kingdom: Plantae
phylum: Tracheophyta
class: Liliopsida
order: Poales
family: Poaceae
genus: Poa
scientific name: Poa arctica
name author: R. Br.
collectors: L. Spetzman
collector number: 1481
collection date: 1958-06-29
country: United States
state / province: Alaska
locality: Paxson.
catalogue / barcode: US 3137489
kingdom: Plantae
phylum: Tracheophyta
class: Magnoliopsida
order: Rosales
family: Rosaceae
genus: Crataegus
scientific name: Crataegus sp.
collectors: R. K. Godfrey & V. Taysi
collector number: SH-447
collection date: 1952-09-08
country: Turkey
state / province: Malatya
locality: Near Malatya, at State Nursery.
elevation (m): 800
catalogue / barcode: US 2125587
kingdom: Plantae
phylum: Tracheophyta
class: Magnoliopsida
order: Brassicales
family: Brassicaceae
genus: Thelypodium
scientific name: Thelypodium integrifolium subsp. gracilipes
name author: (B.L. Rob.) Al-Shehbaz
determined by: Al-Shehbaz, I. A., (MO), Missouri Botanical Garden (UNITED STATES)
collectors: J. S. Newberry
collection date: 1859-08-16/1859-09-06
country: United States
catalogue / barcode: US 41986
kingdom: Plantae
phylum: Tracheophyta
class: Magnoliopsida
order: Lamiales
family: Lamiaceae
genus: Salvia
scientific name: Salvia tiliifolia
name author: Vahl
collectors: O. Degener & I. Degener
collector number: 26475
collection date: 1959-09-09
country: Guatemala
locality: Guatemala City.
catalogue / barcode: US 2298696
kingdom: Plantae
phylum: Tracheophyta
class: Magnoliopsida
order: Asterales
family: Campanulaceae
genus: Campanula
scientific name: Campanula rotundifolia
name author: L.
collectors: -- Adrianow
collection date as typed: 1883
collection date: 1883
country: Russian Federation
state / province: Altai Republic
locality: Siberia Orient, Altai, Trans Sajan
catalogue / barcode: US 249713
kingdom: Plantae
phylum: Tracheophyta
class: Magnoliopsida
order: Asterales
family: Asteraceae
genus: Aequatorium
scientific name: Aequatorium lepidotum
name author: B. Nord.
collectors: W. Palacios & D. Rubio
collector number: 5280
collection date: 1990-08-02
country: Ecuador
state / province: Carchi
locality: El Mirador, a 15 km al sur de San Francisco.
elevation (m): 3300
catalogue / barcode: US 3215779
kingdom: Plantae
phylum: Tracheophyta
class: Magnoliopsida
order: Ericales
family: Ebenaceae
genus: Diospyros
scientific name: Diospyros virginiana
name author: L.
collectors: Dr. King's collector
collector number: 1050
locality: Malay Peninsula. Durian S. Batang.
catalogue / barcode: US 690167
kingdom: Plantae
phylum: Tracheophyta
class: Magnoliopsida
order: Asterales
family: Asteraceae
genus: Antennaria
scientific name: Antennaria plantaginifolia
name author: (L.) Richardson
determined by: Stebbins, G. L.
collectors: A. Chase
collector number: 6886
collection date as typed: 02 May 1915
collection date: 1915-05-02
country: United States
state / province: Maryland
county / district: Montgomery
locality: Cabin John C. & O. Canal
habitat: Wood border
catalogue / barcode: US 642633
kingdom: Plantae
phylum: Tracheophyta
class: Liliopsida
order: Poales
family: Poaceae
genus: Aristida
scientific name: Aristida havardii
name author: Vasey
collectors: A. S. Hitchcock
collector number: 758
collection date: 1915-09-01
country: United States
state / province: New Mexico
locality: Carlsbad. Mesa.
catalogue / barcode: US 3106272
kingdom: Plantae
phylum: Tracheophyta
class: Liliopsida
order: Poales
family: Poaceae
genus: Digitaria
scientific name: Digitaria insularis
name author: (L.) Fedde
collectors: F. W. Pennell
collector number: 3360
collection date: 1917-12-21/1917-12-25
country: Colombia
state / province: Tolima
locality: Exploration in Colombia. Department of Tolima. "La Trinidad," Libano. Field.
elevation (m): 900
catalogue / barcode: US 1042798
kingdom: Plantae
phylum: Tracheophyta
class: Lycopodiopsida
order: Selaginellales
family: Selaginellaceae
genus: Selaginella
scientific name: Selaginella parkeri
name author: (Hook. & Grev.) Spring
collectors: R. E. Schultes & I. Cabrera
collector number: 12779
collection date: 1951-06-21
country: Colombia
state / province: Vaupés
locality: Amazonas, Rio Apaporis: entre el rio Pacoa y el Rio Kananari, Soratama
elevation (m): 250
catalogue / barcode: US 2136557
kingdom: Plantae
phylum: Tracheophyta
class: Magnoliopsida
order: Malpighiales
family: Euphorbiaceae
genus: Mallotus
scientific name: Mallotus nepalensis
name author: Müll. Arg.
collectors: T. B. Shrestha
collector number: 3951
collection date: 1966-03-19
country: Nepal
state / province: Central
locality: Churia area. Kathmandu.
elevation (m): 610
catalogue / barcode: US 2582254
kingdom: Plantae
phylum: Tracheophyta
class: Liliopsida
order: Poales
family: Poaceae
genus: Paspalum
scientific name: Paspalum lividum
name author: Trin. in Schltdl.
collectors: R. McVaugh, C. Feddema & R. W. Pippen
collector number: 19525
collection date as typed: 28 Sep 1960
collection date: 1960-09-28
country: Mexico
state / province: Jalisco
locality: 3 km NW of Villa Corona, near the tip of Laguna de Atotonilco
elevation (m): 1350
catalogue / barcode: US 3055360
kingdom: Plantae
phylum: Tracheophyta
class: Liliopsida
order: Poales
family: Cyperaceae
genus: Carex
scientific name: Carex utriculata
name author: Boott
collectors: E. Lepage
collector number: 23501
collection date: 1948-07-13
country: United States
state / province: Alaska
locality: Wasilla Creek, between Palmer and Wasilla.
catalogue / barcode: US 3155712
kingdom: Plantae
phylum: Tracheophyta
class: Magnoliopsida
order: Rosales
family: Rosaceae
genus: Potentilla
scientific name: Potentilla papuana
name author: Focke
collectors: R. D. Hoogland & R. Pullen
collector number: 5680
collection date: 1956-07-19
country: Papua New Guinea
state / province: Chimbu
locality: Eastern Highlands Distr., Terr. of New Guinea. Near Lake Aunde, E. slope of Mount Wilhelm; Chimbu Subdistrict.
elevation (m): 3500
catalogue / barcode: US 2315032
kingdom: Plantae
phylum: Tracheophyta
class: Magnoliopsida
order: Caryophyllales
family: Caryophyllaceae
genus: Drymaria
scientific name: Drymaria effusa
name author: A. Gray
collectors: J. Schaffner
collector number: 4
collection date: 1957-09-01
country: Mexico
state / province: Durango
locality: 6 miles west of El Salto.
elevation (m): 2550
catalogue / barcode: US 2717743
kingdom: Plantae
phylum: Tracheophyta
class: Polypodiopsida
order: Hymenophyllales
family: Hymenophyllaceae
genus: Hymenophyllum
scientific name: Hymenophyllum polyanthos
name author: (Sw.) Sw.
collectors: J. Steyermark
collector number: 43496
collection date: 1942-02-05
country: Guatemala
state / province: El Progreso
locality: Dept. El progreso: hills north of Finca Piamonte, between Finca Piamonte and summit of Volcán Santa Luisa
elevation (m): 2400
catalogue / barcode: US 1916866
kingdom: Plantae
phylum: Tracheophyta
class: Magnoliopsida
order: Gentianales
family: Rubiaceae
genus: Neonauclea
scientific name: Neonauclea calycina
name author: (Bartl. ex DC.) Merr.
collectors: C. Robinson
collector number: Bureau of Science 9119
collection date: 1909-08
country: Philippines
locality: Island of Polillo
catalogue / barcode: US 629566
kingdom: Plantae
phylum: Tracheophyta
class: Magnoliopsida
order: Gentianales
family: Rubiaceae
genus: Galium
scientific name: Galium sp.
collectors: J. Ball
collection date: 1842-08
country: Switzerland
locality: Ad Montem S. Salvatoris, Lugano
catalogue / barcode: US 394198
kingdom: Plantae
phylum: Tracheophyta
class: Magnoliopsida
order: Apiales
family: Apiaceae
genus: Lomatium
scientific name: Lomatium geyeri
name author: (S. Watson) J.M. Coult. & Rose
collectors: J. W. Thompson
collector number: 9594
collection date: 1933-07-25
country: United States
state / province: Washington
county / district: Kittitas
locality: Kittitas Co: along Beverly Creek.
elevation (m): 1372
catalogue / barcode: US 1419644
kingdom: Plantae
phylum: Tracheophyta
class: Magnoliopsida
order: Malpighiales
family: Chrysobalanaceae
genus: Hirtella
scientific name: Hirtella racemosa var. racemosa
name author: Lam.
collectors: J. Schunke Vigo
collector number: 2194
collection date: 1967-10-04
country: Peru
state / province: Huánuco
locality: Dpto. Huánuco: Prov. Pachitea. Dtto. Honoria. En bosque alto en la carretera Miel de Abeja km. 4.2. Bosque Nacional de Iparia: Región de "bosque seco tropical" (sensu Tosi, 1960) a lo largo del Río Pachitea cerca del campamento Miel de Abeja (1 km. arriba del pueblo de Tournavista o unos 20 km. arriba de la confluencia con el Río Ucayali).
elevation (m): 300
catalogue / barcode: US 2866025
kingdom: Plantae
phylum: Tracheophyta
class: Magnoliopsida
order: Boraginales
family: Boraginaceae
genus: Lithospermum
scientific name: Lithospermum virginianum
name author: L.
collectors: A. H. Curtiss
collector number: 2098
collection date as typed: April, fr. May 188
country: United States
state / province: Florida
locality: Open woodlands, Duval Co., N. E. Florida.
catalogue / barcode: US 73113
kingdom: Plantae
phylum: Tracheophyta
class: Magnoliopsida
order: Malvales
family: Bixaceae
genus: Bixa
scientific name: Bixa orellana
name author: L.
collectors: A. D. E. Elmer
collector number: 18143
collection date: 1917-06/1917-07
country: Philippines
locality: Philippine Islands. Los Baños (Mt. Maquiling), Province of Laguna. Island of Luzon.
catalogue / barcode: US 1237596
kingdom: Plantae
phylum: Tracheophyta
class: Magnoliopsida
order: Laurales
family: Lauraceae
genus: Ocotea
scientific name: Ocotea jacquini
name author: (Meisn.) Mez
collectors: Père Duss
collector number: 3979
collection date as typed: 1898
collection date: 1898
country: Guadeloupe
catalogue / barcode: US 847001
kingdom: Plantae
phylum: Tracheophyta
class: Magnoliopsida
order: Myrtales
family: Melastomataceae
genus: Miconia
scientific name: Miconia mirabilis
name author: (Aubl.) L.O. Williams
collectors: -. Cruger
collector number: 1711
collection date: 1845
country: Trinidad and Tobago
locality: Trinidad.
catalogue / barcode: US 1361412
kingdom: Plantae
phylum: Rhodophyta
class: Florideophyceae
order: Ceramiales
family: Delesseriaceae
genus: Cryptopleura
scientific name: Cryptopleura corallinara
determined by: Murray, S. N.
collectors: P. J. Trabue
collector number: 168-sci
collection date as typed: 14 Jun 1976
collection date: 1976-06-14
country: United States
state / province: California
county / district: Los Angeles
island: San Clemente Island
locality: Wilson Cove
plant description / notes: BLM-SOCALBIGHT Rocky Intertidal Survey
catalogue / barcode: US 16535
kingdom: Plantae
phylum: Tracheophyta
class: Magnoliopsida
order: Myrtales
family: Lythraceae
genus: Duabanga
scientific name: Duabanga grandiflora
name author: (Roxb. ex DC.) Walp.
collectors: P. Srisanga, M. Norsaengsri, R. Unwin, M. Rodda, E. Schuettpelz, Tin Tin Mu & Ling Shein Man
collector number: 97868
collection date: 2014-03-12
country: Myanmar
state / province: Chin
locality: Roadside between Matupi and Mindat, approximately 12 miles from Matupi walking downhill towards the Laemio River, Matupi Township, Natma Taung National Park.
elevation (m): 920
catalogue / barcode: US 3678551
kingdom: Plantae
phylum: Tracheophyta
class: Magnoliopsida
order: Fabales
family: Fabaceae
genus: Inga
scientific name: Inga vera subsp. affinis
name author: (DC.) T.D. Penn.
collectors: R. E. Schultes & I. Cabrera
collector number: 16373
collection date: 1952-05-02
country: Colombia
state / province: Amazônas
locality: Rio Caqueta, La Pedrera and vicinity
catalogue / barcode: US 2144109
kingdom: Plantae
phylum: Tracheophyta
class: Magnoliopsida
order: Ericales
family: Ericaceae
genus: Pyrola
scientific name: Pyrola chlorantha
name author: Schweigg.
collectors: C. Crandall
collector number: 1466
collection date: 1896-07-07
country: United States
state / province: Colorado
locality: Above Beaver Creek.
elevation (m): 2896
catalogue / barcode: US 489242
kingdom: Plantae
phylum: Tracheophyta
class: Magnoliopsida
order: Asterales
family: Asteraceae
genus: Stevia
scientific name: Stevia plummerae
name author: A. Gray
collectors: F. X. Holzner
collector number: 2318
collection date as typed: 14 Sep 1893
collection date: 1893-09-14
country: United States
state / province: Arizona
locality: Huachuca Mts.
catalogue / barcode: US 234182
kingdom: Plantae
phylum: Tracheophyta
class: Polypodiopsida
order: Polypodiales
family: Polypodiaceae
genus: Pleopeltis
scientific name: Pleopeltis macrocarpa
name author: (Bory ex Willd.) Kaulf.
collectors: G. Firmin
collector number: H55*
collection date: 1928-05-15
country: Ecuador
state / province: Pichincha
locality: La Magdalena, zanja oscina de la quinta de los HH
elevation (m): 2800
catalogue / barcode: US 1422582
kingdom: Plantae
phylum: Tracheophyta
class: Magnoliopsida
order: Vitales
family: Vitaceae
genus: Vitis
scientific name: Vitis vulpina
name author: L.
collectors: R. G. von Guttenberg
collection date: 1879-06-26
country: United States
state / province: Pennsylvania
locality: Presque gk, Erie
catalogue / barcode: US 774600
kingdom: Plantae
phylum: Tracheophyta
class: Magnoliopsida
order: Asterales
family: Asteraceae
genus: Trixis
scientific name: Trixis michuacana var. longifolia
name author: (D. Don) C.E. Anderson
━━━━━━━━
## WHAT TO WORK ON
Write out the listing again from its start through the line containing "name author: (B.L. Rob.) Al-Shehbaz", swapping "locality" for "site" and leaving everything else unchanged.

## PROBLEM SOLUTION
kingdom: Plantae
phylum: Tracheophyta
class: Liliopsida
order: Poales
family: Poaceae
genus: Poa
scientific name: Poa arctica
name author: R. Br.
collectors: L. Spetzman
collector number: 1481
collection date: 1958-06-29
country: United States
state / province: Alaska
site: Paxson.
catalogue / barcode: US 3137489
kingdom: Plantae
phylum: Tracheophyta
class: Magnoliopsida
order: Rosales
family: Rosaceae
genus: Crataegus
scientific name: Crataegus sp.
collectors: R. K. Godfrey & V. Taysi
collector number: SH-447
collection date: 1952-09-08
country: Turkey
state / province: Malatya
site: Near Malatya, at State Nursery.
elevation (m): 800
catalogue / barcode: US 2125587
kingdom: Plantae
phylum: Tracheophyta
class: Magnoliopsida
order: Brassicales
family: Brassicaceae
genus: Thelypodium
scientific name: Thelypodium integrifolium subsp. gracilipes
name author: (B.L. Rob.) Al-Shehbaz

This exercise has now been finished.